Berangkat dari pernyataan Menkopolhukam di atas, kami menilai pemerintahan Joko-Kalla tidak bertanggungjawab belindungi segenap tumpah darah Indonesia yg diamantkan oleh konstitusi, telah melakukan pembiaran terhadap pembakaran lahan dan pembiaran terhadapan jatuhnyannya korban jiwa akibat dari asap pekat.

Karena itu, kami mendesak Presiden Joko untuk bertanggungjawab dengan membatalkan rencana kunjungan kerja ke Amerika Serikat dan memimpin langsung proses penyelamatan terhadap rakyat di Kalimatan dan Sumatera yang saat tak bisa lagi bernapas akibat dikepung asap pekat.

Kunjungan kerja Presiden ke Amerika Serikat akan mempermalukan diri Presiden Jokowi di dunia internasional yang sangat sensitif dengan isu lingkungan hidup, karena di saat yang sama sedang berlangsung bencana pembakaran lahan dan hutan, asap dan kekeringan yang terjadi di seluruh Indonesia yang mengancam keselematan rakyat Indonesia, yang tidak tertangani secara kompeten dan maksimal oleh pemerintahan Joko-Kalla.

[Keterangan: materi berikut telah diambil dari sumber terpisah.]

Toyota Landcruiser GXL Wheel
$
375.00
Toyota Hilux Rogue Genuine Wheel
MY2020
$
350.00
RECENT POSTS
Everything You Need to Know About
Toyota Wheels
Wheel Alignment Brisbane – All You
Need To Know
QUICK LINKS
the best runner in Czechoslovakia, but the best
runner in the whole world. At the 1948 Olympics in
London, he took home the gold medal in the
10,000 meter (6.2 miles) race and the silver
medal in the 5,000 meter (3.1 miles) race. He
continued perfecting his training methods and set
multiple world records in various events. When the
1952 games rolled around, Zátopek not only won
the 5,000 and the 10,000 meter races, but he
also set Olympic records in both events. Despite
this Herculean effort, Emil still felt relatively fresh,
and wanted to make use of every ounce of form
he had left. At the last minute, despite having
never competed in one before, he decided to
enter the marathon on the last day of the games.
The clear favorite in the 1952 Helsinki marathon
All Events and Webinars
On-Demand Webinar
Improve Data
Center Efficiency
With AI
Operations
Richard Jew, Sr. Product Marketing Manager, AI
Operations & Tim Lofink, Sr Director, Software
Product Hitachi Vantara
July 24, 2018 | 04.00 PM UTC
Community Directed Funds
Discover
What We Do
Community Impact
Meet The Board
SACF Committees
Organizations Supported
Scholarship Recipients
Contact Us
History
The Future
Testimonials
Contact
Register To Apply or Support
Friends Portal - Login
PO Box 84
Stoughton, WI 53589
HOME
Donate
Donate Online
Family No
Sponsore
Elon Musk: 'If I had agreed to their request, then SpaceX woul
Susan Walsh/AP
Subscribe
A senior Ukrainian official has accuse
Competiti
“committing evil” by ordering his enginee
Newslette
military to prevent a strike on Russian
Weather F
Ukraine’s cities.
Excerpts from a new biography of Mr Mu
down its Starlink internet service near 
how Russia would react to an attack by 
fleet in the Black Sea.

Terkait sangsi terhadap pembakaran lahan yang sengaja dilakukan oleh perusahaan perusahaan perkebunan, kami serukan kepada penegak hukum untuk selain menghukum penjara seumur hidup para pemilik lahan dan perusahaan yang membakar lahan. Pemerintah Joko juga harus tegas menegakan keadilan sebagaiman yang disampaikan Menkopolhukam Luhut, yaitu mencabut izin dan mengambilalih seluruh lahan dan kebun yang menjadi milik perusahaan yang sengaja membakar lahan untuk menjadi milik negara sebagai ganti rugi atas berbagai kerugian lahir maupun batin yang diderita oleh rakyat maupun negara.

Terakhir, dalam kasus pembakaran lahan dan penanganan Asap, lagi-lagi Presiden Joko, Wapres JK dan para menterinya menunjukan dirinya tidak bertannggungjawab dan tidak kompeten dalam memimpin negara dan mengurus rakyat.